Initially working with a small staff, Haag established a U.S. market for Purgex by personally demonstrating its effectiveness in efficiently removing color, contamination, and black specks, allowing manufacturers to get back to full production more quickly after change-overs and with major cost savings. Haag went on to develop an international market for Purgex. In 2007, Neutrex was awarded the U.S. Commerce Department’s Presidential “E” Certificate for Exports for an “outstanding contribution” to the Export Expansion Program of the United States of America. Haag was honored to have a personal meeting with President George Bush in the Oval Office at the White House. This recognition was repeated in 2013 when Neutrex received the Presidential “E STAR” award from the Obama Administration for success in exporting American-made products.

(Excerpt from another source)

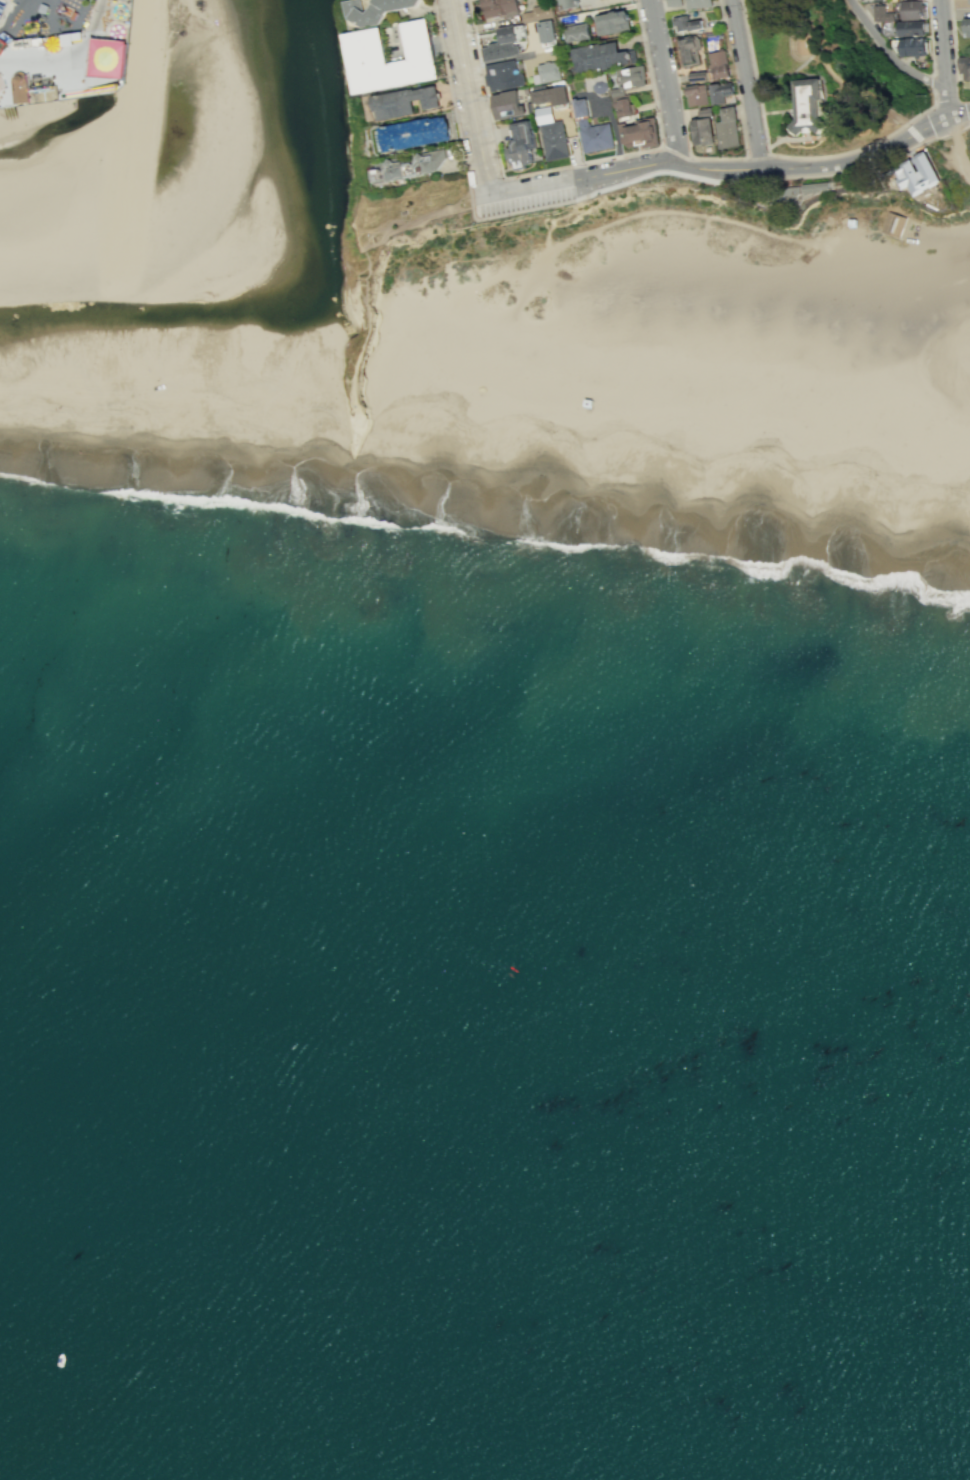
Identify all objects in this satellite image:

Over the years, Haag and the Neutrex R&D department have developed a line of Purgex purging compound grades for multiple different molding applications, with continuous improvements derived from a fundamental technical approach and extensive testing in the Neutrex laboratory. Haag greatly enjoyed traveling the globe, including attending plastics conventions, meeting with Neutrex’s international distributors on five continents, and enjoying scenic locations in urban, rural, and wild areas around the world.

In 2021, Arthur P. Haag retired as the President of Neutrex, but continued serving as Chairman of the company’s Board of Directors until his death in 2023, just before his 94th birthday. Haag’s engineering and business legacy continues on at Neutrex, as several of his children are involved in the management of the company.